We have no Brahman women converts in our Tamil Mission. We hear of a few in Travancore; we know of more in the North, where the Brahmans are more numerous and less exclusive; but there is not a single bonâ fide Brahman convert woman or child in the whole of this District. There was one, a very old woman; but she died two years ago. We may comfort ourselves with the thought that surely some of those who have heard have become secret believers. But will a true believer remain secret always? We may trust that many a dear little child died young, loving Jesus, and went to Him. But what about those who have not died young? I know that a brighter view may be taken, and if the sadder has been emphasised in these letters, it is only because we feel you know less about it.
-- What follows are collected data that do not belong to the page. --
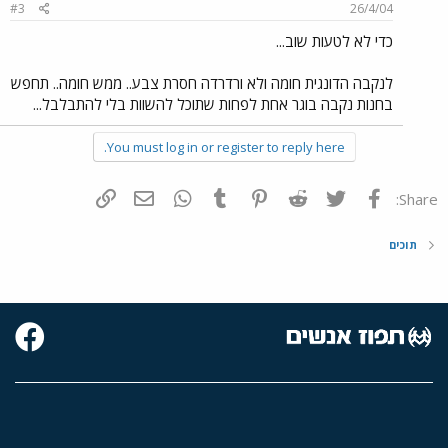
#3
26/4/04
כדי לא לטעות שוב...
לנקבה הדונגית חומה ולא ורדרדה חסרת צבע.. ממש חומה.. תחפש
בחנות נקבה בוגר אחת לפחות שתוכל להשוות בלי להתבלבל...
You must log in or register to reply here.
פייסבוק
Twitter
Reddit
Pinterest
Tumblr
WhatsApp
דואר אלקטרוני
הוסף קישור
Share:
תוכים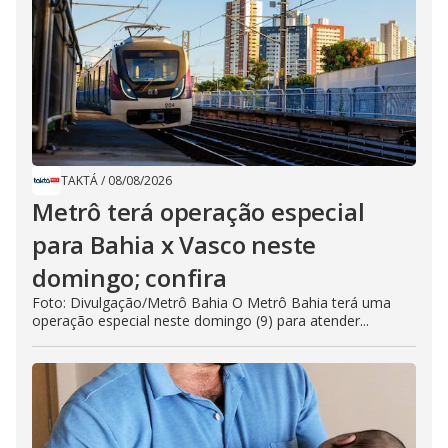
TAKTÁ
/
08/08/2026
Metrô terá operação especial
para Bahia x Vasco neste
domingo; confira
Foto: Divulgação/Metrô Bahia O Metrô Bahia terá uma
operação especial neste domingo (9) para atender...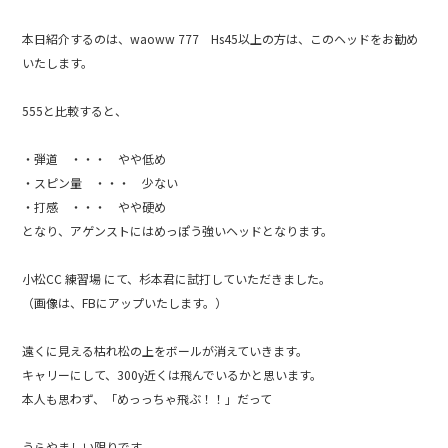
b
本日紹介するのは、waoww 777 Hs45以上の方は、このヘッドをお勧め
o
いたします。
o
k
555と比較すると、
・弾道 ・・・ やや低め
・スピン量 ・・・ 少ない
・打感 ・・・ やや硬め
となり、アゲンストにはめっぽう強いヘッドとなります。
小松CC 練習場 にて、杉本君に試打していただきました。
（画像は、FBにアップいたします。）
遠くに見える枯れ松の上をボールが消えていきます。
キャリーにして、300y近くは飛んでいるかと思います。
本人も思わず、「めっっちゃ飛ぶ！！」だって
うらやましい限りです。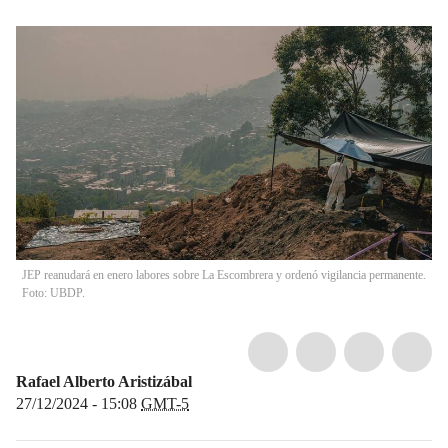
JEP reanudará en enero labores sobre La Escombrera y ordenó vigilancia permanente.
Foto: UBDP.
Rafael Alberto Aristizábal
27/12/2024 - 15:08
GMT-5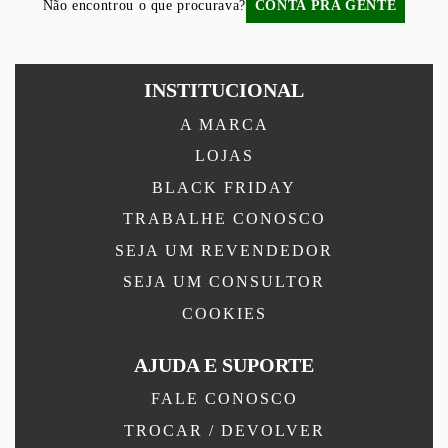
Não encontrou o que procurava?
CONTA PRA GENTE
INSTITUCIONAL
A MARCA
LOJAS
BLACK FRIDAY
TRABALHE CONOSCO
SEJA UM REVENDEDOR
SEJA UM CONSULTOR
COOKIES
AJUDA E SUPORTE
FALE CONOSCO
TROCAR / DEVOLVER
For more has been written about the successes than about the failures, and it seems to us that it is more important that you should know about the reverses than about the successes of the war. We shall have all eternity to celebrate the victories, but we have only the few hours before sunset in which to win them. We are not winning them as we should, because the fact of the reverses is so little realised, and the needed reinforcements are not forthcoming, as they would be if the position were thoroughly understood. Reinforcements of men and women are needed, but, far above all, reinforcements of prayer. And so we have tried to tell you the truth—the uninteresting, unromantic truth—about the heathen as we find them, the work as it is. More workers are needed. No words can tell how much they are needed, how much they are wanted here. But we will never try to allure anyone to think of coming by painting coloured pictures, when the facts are in black and white. What if black and white will never attract like colours? We care not for it; our business is to tell the truth. The work is not a pretty thing, to be looked at and admired. It is a fight. And battlefields are not beautiful.